First and most important advice: Find Erin McGathy’s This Feels Terrible podcast. She lets people email her, and almost always writes back whether she responds on the show or not. She gets this stuff way more than me, and she might even be able to share with you the fact that having a boyfriend can also suck.
I know it doesn’t feel this way but what you’re experiencing - the most troublesome parts of it - is chemical in nature. You have a dude in your bloodstream. You’re going through withdrawal. Five months is not a long time for this kind of thing, sadly.
You might be having feelings like “I knew who I was when I was with him, now I’m nothing.” And you’re probably thinking ALL kinds of stuff about where he is and who he’s with and what he’s doing. And now we’ve got 600 apps and sites to help us torture ourselves with that stuff. Even just thinking about it while typing to you gives me a little feeling of panic, because we’ve all been there.

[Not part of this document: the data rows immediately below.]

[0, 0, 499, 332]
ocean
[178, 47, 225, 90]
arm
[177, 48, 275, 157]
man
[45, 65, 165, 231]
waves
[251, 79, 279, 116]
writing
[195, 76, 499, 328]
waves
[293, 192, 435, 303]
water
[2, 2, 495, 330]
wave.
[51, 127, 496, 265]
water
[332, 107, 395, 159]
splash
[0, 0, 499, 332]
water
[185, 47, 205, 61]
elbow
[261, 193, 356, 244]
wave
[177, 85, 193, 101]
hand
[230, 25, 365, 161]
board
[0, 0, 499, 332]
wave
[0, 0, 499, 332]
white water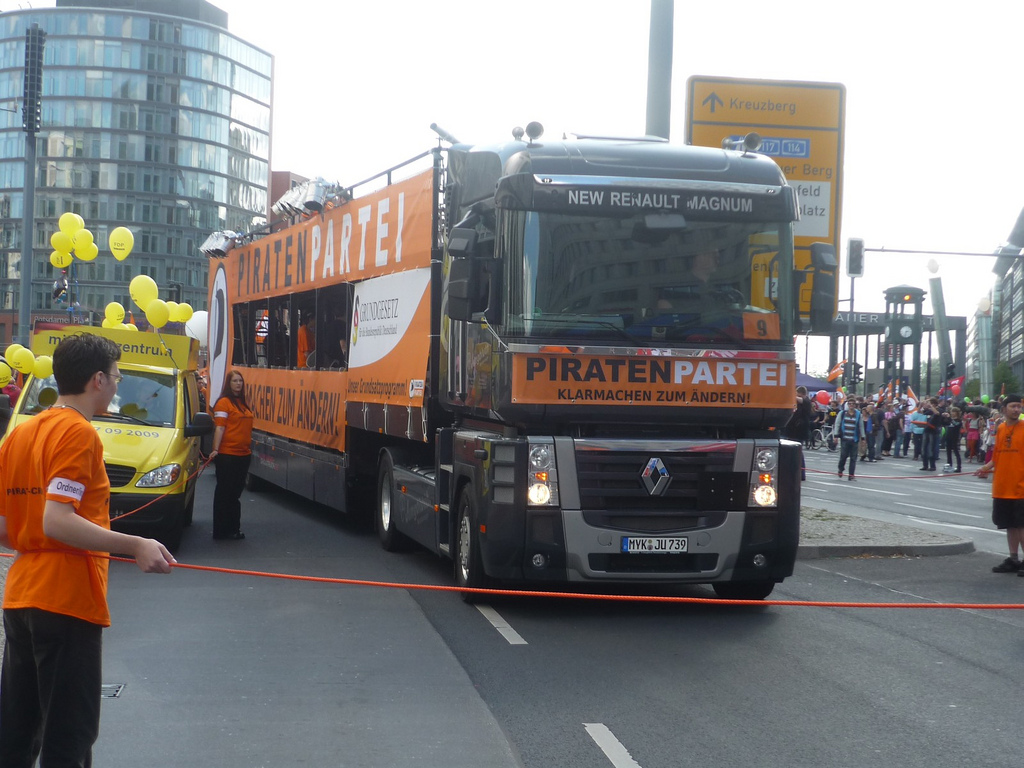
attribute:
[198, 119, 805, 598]
bus — large, orange and black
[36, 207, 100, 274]
yellow balloons — yellow 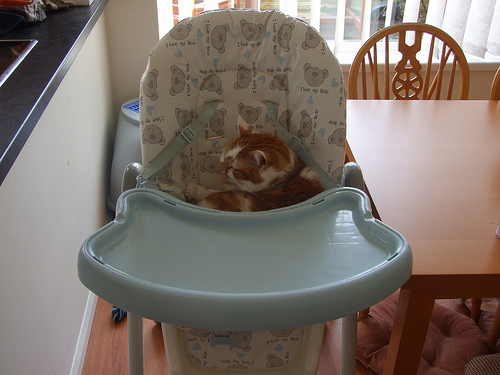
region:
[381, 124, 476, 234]
A smooth table surface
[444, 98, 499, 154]
A smooth table surface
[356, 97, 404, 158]
A smooth table surface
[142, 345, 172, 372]
A smooth floor surface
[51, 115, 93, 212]
A smooth wall surface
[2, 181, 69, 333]
A smooth wall surface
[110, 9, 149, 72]
A smooth wall surface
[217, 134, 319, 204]
A brown and white cat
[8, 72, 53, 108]
A smooth kitchen sink table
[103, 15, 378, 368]
cat in a high chair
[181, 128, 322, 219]
cat resting against cushion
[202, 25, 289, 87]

That’s part of the good news: you are part of a club with about five or six billion members. You can find some of those people online, I bet, and talk to them about this. It would help if they were strangers, oddly enough, because it sounds like you’re in a complex social situation where there’s friend circle overlaps and stuff, which is a big reason why it’s lingering five months. Cut down on conversation about this guy with mutual friends as much as you can for as long as you can. Find something new to add to your life, something that never existed before this guy became a thing: a TV series to binge-watch, a random subject to fixate on, something you’ve always wondered about, like “how do submarines work?” Start googling and just dive in, and let submarines or Peter Pan or Godzilla be your thing. Your symbol of how you have an identity, you have your own brain, your own body, your own control over your fixations.
If you do talk to people anonymously on the internet about what you’re going through - there’s bound to be forums for it - my advice is don’t let talking about what you’re going through turn into talking about the guy.

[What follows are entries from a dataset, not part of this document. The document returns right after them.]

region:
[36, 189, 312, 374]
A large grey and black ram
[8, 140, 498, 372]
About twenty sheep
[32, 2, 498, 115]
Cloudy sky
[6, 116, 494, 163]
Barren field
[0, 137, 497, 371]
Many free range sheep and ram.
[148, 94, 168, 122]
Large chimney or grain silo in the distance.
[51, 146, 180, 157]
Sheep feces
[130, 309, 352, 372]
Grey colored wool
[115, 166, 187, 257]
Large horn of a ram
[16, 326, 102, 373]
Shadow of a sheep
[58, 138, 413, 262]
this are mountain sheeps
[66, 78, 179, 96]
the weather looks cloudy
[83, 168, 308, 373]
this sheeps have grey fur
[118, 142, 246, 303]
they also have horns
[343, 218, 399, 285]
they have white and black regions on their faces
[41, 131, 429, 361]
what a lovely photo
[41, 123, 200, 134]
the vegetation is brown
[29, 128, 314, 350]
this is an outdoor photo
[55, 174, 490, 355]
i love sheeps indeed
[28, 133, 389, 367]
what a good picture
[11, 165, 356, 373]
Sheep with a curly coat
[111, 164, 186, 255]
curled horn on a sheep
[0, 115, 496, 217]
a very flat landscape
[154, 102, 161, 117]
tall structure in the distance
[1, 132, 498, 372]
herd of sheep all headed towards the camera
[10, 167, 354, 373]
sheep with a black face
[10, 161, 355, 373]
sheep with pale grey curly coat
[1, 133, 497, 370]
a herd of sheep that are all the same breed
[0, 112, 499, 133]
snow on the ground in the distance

One more thing: this stomach turning feeling, this panic, this sadness…that’s not what real love feels like. What you’re feeling is powerful, but so is heroin and morphine, and those aren’t love. I also swear that it will go away. There’s no telling when, there’s just going to be this day when you wake up and magically do not give a shit. And a few months after that, it’s actually going to be laugh out loud funny to you that you felt how you felt. I have never felt more comfortable promising anything to a stranger.
Hang in there. Also watch Rick and Morty on Adult Swim in December and Season Five of Community in the year 2014 AD.